ELYRIA — Former Lorain County Chief Deputy Recorder Phil Betleski has been charged with theft in office for allegedly taking more vacation time than he was entitled to while he worked for the county.
Betleski, 52, could receive up to five years in prison if convicted of the charge. He entered a not-guilty plea during a brief court appearance Friday.
Betleski resigned July 28, in part because of a confrontation with County Recorder Judy Nedwick over his decision to take vacation time while she was also out of the office.
A letter from Special Prosecutor Brendan Sheehan to Lorain County Prosecutor Dennis Will said that while Betleski was on vacation, one of Nedwick’s employees discovered several digital photos and home movies that were “personal in nature” on his county computer.
But Sheehan concluded that the images and videos don’t appear to have violated county computer policies.
Betleski, who also is a former Lorain city councilman, resigned after a review of his vacation time showed that he had been crediting himself with an extra week’s vacation since 2004.
Betleski left county Auditor Mark Stewart’s office in 2003 to work for Nedwick, who declined to comment Friday.
According to a review by Interim Chief Deputy Recorder Mirta Remali, Betleski racked up an extra 150 hours of vacation time to which he wasn’t entitled under county policies.
Betleski, who declined to comment Friday, has said that Nedwick told him to take extra vacation time as an enticement to take the chief deputy recorder’s job.

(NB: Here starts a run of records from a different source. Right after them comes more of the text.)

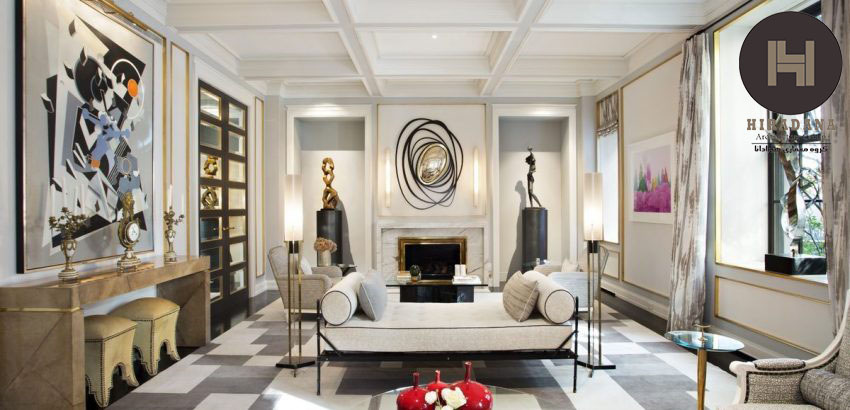
Locate an element on the screen. The width and height of the screenshot is (850, 410). glass tabletop is located at coordinates (687, 338).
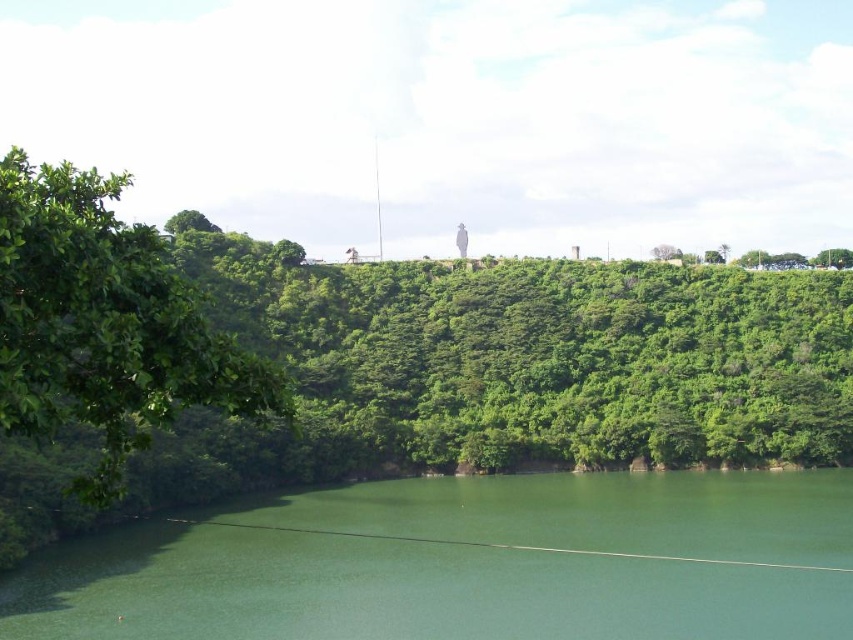
Is green smooth water at center to the right of green leafy tree at left from the viewer's perspective?

Yes, green smooth water at center is to the right of green leafy tree at left.

Is green smooth water at center wider than green leafy tree at left?

Yes.

Between point (227, 612) and point (30, 368), which one is positioned behind?

Positioned behind is point (227, 612).

Image resolution: width=853 pixels, height=640 pixels. What are the coordinates of `green smooth water at center` in the screenshot? It's located at (468, 563).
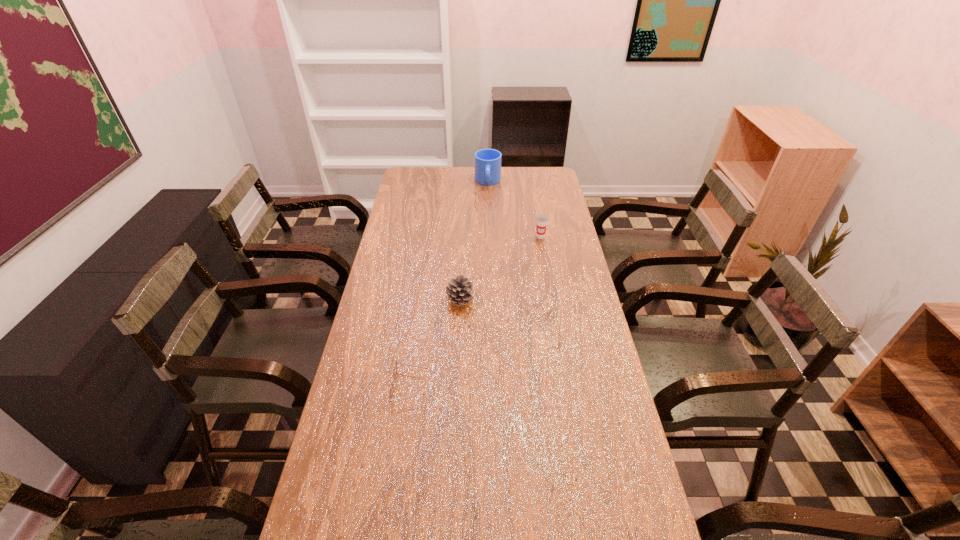
Image resolution: width=960 pixels, height=540 pixels. Identify the location of mug. (487, 161).

The height and width of the screenshot is (540, 960). In order to click on the second farthest object in this screenshot , I will do `click(542, 220)`.

I want to click on cup, so click(x=542, y=220).

Where is `the third farthest object`? The height and width of the screenshot is (540, 960). the third farthest object is located at coordinates (459, 289).

The width and height of the screenshot is (960, 540). Find the location of `the second shortest object`. the second shortest object is located at coordinates (459, 289).

I want to click on the leftmost object, so click(395, 365).

The height and width of the screenshot is (540, 960). In order to click on the nearest object in this screenshot , I will do `click(395, 365)`.

Identify the location of free region located on the side of the farthest object with the handle. This screenshot has width=960, height=540. (489, 213).

Find the location of a particular element. The width and height of the screenshot is (960, 540). free space located on the side of the third nearest object with the logo is located at coordinates (553, 310).

I want to click on free space located 0.160m on the front of the pinecone, so click(x=458, y=347).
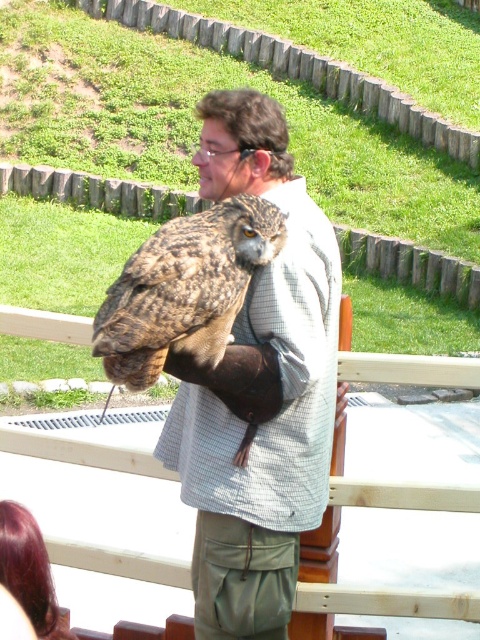
Question: Among these objects, which one is farthest from the camera?

Choices:
 (A) brown feathered owl at center
 (B) matte brown owl at upper center

Answer: (B)

Question: Does matte brown owl at upper center appear on the right side of brown feathered owl at center?

Choices:
 (A) no
 (B) yes

Answer: (B)

Question: Which point appears farthest from the camera in this image?

Choices:
 (A) (272, 524)
 (B) (222, 205)

Answer: (A)

Question: Is matte brown owl at upper center to the right of brown feathered owl at center from the viewer's perspective?

Choices:
 (A) no
 (B) yes

Answer: (B)

Question: Is matte brown owl at upper center positioned at the back of brown feathered owl at center?

Choices:
 (A) no
 (B) yes

Answer: (B)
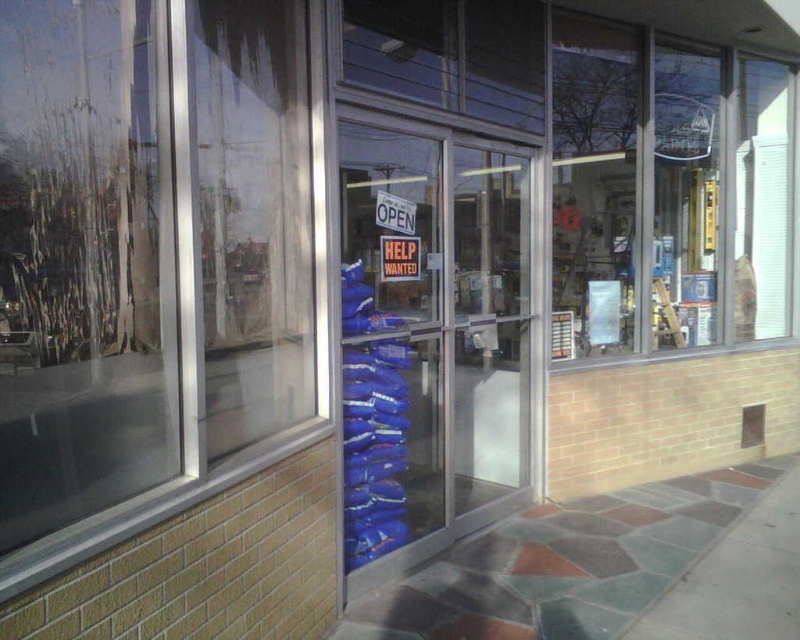
You are a customer trying to enter the store. You notice the transparent glass door at center and the red paper help wanted sign at center. Which object is wider when viewed from the outside?

The transparent glass door at center is wider than the red paper help wanted sign at center according to the description.

You are standing outside the store looking through the glass doors. There are two points marked on the glass doors at coordinates point [536,572] and point [388,266]. Which point is closer to you?

Point [388,266] is closer to you because it is less further to the camera than point [536,572].

You are standing outside the store and want to enter. The store has two points marked on its exterior. The first point is at coordinates point [130,28] and the second is at point [354,160]. Which point is closer to the entrance?

Point [130,28] is in front of point [354,160], so it is closer to the entrance.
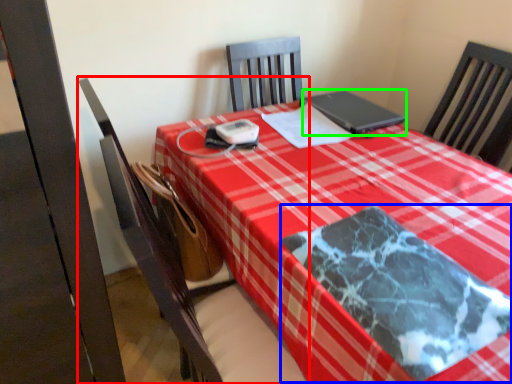
Question: Estimate the real-world distances between objects in this image. Which object is farther from chair (highlighted by a red box), blanket (highlighted by a blue box) or laptop (highlighted by a green box)?

Choices:
 (A) blanket
 (B) laptop

Answer: (B)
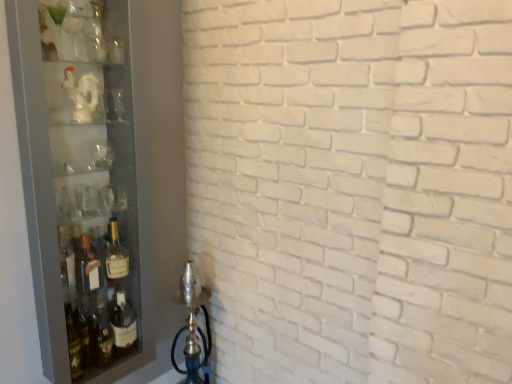
Question: Does white glossy statue at upper left have a greater width compared to matte glass bottle at left?

Choices:
 (A) yes
 (B) no

Answer: (B)

Question: Does white glossy statue at upper left have a lesser width compared to matte glass bottle at left?

Choices:
 (A) yes
 (B) no

Answer: (A)

Question: Does white glossy statue at upper left have a larger size compared to matte glass bottle at left?

Choices:
 (A) no
 (B) yes

Answer: (A)

Question: Considering the relative sizes of white glossy statue at upper left and matte glass bottle at left in the image provided, is white glossy statue at upper left shorter than matte glass bottle at left?

Choices:
 (A) no
 (B) yes

Answer: (B)

Question: From a real-world perspective, does white glossy statue at upper left stand above matte glass bottle at left?

Choices:
 (A) yes
 (B) no

Answer: (A)

Question: Considering the relative sizes of white glossy statue at upper left and matte glass bottle at left in the image provided, is white glossy statue at upper left taller than matte glass bottle at left?

Choices:
 (A) yes
 (B) no

Answer: (B)

Question: Considering the relative positions of white glossy statue at upper left and transparent glass cabinet at left in the image provided, is white glossy statue at upper left behind transparent glass cabinet at left?

Choices:
 (A) yes
 (B) no

Answer: (A)

Question: Is white glossy statue at upper left to the right of transparent glass cabinet at left from the viewer's perspective?

Choices:
 (A) yes
 (B) no

Answer: (B)

Question: From the image's perspective, would you say white glossy statue at upper left is positioned over transparent glass cabinet at left?

Choices:
 (A) yes
 (B) no

Answer: (A)

Question: Can you confirm if white glossy statue at upper left is wider than transparent glass cabinet at left?

Choices:
 (A) no
 (B) yes

Answer: (A)

Question: Is white glossy statue at upper left facing towards transparent glass cabinet at left?

Choices:
 (A) no
 (B) yes

Answer: (B)

Question: Considering the relative sizes of white glossy statue at upper left and transparent glass cabinet at left in the image provided, is white glossy statue at upper left taller than transparent glass cabinet at left?

Choices:
 (A) no
 (B) yes

Answer: (A)

Question: Can you confirm if matte glass bottle at left is wider than transparent glass cabinet at left?

Choices:
 (A) yes
 (B) no

Answer: (B)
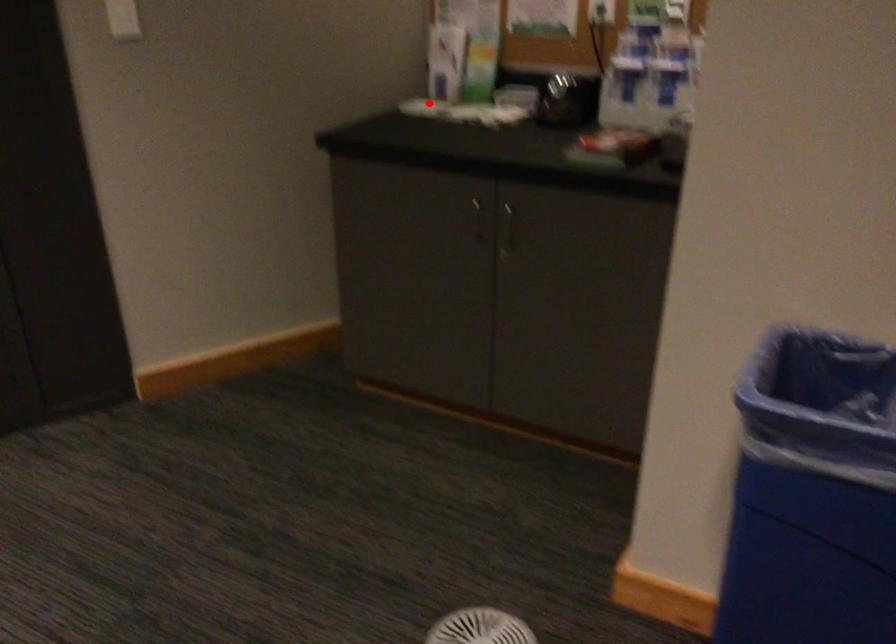
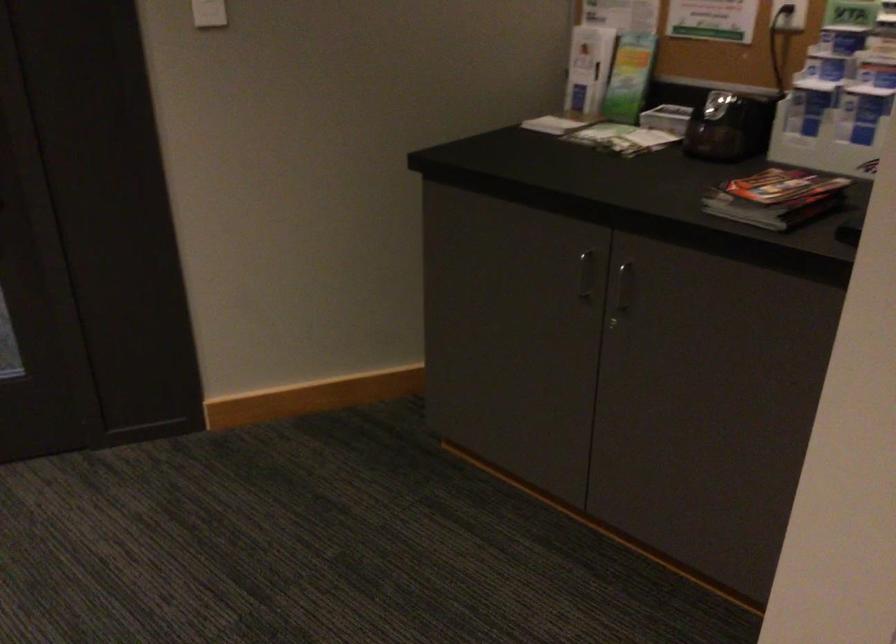
Question: I am providing you with two images of the same scene from different viewpoints. In image1, a red point is highlighted. Considering the same 3D point in image2, which of the following is correct?

Choices:
 (A) It is closer
 (B) It is farther

Answer: (A)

After he resigned, Betleski was paid $6,221 for 197 hours of unused vacation time he had on the books. He has since cut the county a check for $3,200 to cover the payment for those hours to which he allegedly wasn’t entitled.
Betleski also was paid $31,500 for 1,000 unused sick time hours he had accumulated during his tenure with the county, but Remali has said there doesn’t appear to be any problems with that payment.
Betleski, who is the brother of Lorain County Common Pleas Judge Mark Betleski and the son of former county Judge Adrian Betleski, also agreed to repay about $2,215 in unemployment benefits he received from the state.
The county had planned to fight his decision to seek those benefits, saying he wasn’t entitled to them because he resigned and — had he been fired — it would have been for good reason.
Betleski, who agreed to be charged without having his case presented to a grand jury, remains free on bond.
James Gemelas, Betleski’s attorney, said he hopes the case against his client will be resolved quickly.